The United Nations criticized Colombia’s prosecution on Tuesday, saying the entity is “confused” about the “extermination” of the country’s social leaders.
In an interview with newspaper El Espectador, the UN’s Special Rapporteur on the situation of human rights defenders, Michel Forst, said that the numbers about the prosecution’s self-proclaimed successes in the investigations on the mass killings “do not convince.”
I know that they are doing a lot and that the prosecutor general has dedicated himself to this, but in my report we question some of the information they have given us… there seems to be some confusion in how it is being presented. I can’t comment any more for now.
UN Special Rapporteur Michel Forst
Forst spent the past 10 days traveling through Colombia in order to file a formal report on the crisis and criticized President Ivan Duque for failing to provide security guarantees to Colombians who resist rights violations or defend their communities.
While Forst acknowledged that Duque displayed a “political desire” to take action, the plan presented by the head of state “was not enough to improve the global situation of the defenders,” according to the UN official.
The Duque effect: one social leader is assassinated in Colombia almost every day now
More than 416 leaders have been assassinated in Colombia since a peace process with the FARC guerrilla group was signed in December 2016, according to latest figures by the conflict monitoring NGO Indepaz.
The figures span across a variety of groups in Colombian society including community leaders, farmers trying to reclaim dispossessed land, human rights activists and those involved in crop substitution programs that are part of the country’s peace process and attempts to curb cocaine production.
While the government and the prosecution have blamed drug traffickers for the killings, social leaders and the UN rapporteur stress that economic and political forces are also behind the violence, and that even police and military officials are accused of murdering social leaders.
The implication of the security forces and the police in the death of these leaders was something we heard on many occasions. And we also had discussions with students regarding the freedom of protest and the use of force by the security forces. We have received a series of evidence that show how these security forces behaved that we will evaluate.
UN Special Rapporteur Michel Forst
The UN official in particular highlighted the possible involvement of the private sector — in particular mining, banana and palm oil companies — that could be implicated in the killing of farmers seeking the return of land that was dispossessed during the armed conflict.
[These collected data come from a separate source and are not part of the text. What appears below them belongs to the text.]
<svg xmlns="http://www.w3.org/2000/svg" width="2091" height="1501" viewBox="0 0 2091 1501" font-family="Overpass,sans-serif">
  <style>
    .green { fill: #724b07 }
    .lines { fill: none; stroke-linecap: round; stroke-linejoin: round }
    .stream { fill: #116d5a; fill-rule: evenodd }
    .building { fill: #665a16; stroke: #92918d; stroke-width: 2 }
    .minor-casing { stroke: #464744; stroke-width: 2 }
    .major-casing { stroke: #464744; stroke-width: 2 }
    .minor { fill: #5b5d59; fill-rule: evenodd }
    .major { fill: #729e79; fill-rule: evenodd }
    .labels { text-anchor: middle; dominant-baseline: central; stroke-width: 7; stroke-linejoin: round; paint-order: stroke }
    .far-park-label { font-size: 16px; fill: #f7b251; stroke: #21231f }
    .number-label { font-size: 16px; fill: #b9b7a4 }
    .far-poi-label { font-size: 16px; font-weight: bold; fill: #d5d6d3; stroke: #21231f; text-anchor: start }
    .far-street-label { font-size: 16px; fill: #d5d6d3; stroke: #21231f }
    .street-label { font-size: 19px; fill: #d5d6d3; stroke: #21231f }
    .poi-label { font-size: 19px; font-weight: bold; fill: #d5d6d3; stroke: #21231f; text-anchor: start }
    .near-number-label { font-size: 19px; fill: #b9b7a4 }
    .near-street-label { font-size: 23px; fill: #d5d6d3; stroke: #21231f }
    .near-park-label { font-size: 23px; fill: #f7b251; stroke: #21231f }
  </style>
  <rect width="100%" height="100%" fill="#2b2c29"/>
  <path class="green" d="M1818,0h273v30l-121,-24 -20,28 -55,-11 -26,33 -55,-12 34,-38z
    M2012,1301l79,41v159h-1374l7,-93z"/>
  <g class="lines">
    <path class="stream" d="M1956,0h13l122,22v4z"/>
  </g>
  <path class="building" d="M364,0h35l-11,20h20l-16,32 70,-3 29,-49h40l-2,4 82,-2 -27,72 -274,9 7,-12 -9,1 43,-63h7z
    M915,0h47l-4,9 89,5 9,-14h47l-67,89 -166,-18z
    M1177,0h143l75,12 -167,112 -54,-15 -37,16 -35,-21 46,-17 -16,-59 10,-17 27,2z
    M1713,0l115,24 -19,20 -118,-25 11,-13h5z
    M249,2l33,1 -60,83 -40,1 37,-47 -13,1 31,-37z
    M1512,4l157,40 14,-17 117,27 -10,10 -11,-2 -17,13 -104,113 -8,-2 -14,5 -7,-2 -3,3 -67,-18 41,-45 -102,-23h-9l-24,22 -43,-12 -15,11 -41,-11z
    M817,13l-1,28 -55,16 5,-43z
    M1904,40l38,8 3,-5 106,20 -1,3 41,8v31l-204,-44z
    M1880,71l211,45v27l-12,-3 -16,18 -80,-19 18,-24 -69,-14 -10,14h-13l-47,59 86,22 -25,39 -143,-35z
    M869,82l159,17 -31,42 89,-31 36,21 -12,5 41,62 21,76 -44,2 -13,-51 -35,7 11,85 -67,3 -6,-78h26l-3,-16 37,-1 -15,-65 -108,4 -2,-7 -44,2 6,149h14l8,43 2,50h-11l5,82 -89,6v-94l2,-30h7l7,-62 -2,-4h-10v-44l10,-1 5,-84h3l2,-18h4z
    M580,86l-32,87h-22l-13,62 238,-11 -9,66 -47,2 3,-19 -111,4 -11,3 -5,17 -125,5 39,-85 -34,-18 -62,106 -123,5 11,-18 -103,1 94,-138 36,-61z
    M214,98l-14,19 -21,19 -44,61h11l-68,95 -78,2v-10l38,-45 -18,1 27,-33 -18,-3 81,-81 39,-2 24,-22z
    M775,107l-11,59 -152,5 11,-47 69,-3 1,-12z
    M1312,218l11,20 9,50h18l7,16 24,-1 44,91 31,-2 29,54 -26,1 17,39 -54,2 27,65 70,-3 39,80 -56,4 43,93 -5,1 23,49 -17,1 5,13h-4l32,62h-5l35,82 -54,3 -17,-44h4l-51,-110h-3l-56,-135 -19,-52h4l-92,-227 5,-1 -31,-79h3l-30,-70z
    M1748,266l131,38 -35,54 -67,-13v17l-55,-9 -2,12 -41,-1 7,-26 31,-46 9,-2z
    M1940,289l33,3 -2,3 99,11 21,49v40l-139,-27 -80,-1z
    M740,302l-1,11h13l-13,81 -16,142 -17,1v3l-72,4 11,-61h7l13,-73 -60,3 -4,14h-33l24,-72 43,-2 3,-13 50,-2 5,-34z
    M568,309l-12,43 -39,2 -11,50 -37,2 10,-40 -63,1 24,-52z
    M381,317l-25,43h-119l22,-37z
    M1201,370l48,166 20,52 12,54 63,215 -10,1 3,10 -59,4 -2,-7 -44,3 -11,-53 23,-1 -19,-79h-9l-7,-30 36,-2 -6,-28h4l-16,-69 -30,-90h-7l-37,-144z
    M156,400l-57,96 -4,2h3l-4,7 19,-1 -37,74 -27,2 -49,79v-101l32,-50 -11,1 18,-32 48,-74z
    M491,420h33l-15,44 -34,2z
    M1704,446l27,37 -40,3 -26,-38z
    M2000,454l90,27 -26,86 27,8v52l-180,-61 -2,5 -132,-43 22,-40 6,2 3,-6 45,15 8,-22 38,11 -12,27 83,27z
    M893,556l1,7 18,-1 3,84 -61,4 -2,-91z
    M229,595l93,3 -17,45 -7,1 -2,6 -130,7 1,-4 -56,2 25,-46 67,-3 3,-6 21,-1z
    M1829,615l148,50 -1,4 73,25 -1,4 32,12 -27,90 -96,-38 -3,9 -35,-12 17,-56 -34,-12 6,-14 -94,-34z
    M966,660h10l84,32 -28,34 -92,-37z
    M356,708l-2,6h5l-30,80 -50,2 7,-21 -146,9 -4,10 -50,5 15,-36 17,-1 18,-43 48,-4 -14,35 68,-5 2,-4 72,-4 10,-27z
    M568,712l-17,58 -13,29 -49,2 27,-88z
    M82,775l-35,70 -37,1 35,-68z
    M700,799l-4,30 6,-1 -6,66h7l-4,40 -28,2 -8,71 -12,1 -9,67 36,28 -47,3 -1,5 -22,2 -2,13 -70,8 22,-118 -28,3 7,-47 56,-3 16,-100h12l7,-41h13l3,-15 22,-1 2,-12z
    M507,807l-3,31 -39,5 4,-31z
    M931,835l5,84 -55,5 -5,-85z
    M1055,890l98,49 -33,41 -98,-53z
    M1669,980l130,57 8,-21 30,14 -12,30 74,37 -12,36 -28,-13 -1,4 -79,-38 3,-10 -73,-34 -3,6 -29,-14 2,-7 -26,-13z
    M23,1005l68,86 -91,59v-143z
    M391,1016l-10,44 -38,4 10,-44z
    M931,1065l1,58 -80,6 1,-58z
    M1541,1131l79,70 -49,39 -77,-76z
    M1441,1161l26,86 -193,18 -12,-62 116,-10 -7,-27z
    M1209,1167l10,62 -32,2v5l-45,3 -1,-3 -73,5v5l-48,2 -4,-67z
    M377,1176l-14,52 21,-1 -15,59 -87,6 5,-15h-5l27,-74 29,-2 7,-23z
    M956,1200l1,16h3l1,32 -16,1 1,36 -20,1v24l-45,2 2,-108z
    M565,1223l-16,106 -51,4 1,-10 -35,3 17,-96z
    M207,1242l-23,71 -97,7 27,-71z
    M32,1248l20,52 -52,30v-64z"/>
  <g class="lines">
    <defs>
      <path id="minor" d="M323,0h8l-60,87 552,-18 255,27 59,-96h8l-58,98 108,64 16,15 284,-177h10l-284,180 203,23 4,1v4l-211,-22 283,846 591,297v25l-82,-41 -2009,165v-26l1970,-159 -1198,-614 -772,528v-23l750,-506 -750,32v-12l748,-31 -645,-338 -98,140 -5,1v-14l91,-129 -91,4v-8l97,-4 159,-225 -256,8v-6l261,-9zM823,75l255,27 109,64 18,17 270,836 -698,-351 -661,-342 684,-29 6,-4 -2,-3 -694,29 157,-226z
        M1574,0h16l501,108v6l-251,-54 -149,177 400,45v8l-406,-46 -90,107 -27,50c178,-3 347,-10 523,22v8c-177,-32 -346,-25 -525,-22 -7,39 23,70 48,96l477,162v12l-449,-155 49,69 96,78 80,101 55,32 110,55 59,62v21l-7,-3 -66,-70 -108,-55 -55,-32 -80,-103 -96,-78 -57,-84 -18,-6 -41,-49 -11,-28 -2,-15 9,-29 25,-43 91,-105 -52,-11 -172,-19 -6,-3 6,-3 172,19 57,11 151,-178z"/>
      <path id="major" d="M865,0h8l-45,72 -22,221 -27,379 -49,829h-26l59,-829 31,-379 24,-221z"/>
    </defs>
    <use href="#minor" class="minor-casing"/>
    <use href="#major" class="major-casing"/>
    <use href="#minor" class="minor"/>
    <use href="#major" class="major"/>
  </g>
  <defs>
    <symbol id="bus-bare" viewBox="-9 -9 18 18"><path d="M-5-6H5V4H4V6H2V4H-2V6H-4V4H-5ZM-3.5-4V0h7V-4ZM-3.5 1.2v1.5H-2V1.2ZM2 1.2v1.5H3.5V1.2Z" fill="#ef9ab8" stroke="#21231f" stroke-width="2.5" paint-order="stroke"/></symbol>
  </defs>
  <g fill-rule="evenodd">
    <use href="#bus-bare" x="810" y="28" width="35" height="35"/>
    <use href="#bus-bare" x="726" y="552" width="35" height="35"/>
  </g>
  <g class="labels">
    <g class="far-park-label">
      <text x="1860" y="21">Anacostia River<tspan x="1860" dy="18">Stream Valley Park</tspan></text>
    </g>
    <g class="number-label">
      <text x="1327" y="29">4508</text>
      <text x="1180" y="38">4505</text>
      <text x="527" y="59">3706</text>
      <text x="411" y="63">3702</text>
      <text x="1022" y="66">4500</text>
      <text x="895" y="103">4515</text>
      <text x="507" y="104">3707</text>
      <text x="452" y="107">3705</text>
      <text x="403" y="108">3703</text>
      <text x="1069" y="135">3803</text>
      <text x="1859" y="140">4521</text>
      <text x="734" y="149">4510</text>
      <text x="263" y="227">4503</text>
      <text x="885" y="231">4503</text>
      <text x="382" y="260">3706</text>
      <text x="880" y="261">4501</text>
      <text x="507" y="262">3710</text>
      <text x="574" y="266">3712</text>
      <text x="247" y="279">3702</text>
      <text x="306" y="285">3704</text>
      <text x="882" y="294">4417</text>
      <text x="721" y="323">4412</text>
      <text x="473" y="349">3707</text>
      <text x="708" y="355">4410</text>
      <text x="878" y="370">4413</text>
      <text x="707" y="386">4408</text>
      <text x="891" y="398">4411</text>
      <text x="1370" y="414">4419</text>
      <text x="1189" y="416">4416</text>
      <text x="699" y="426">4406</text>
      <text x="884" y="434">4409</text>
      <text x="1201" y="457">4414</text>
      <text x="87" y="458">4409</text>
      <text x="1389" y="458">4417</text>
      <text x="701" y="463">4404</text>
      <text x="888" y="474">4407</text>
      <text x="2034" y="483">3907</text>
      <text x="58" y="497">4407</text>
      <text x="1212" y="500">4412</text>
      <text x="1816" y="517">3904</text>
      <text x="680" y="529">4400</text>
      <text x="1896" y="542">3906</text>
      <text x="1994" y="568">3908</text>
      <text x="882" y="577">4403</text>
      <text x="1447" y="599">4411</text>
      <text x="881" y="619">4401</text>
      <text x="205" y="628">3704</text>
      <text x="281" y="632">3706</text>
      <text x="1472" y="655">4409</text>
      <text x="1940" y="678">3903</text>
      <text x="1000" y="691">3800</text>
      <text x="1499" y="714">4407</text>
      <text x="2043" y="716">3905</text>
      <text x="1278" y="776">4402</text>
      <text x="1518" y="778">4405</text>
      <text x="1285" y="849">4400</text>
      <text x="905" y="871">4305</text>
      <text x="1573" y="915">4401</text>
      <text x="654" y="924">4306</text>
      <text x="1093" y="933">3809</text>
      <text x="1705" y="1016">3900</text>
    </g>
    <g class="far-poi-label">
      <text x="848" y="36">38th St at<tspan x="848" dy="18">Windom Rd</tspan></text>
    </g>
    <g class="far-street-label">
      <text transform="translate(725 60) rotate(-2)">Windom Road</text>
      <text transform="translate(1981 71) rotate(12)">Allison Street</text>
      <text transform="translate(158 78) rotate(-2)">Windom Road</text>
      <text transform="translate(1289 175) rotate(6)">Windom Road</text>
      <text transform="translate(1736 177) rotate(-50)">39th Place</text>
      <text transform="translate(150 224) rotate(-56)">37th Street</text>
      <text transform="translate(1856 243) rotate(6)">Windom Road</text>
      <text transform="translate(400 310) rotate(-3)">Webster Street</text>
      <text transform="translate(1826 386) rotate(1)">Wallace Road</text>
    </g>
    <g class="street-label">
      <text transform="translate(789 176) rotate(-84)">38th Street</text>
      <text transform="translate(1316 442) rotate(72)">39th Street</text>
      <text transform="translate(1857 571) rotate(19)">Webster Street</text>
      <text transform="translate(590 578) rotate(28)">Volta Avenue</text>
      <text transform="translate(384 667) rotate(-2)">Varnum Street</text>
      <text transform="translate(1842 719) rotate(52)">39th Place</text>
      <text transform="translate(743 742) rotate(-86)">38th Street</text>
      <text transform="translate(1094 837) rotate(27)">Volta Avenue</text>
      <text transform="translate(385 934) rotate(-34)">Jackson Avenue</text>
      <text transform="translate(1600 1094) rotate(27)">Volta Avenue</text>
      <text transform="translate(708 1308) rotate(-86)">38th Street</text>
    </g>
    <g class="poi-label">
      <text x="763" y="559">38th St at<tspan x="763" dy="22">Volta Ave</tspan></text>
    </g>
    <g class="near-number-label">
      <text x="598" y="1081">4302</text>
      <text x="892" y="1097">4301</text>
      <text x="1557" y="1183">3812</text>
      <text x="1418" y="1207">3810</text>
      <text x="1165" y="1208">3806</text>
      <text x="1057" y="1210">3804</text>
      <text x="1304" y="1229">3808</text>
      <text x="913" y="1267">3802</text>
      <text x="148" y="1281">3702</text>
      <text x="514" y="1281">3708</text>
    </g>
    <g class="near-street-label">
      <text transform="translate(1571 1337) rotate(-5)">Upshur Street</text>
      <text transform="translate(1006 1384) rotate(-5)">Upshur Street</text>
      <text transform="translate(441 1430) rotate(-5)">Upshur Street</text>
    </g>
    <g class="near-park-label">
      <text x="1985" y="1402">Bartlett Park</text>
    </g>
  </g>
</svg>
The report is also about the palm oil and banana industry. Here we have to take into account the conditions under which the state has given these companies the concessions. The Colombian state must give concessions that provide security and well-being for the people who live in these places. When one is in a helicopter and sees these large tracts of crops and understands that this land used to belong to land claimants who are being threatened and killed, one finds ambiguity. The state must guarantee the rights of the people who occupied the land before these big concessions.
UN Special Rapporteur Michel Forst
Among the companies could be multinationals “that are investing in the country that could be causing harm,” warned Forst.
I cannot say their names yet because of due process. For the time being, I informed those companies that I was receiving a series of very serious allegations about the involvement of these companies in the country, and I told them that I was going to send them letters of allegations of human rights violations.
UN Special Rapporteur Michel Forst
The findings of the UN representative also extended to the security forces and police who are suspected to be complicite in the mass murder of social leaders over the past two years.
Violence in Colombia has increased since last year – particularly with the killing of social leaders — in spite of the peace process that has been opposed by Duque, who is by political allies and economic backers who in some cases are suspected of or even convicted for crimes against humanity.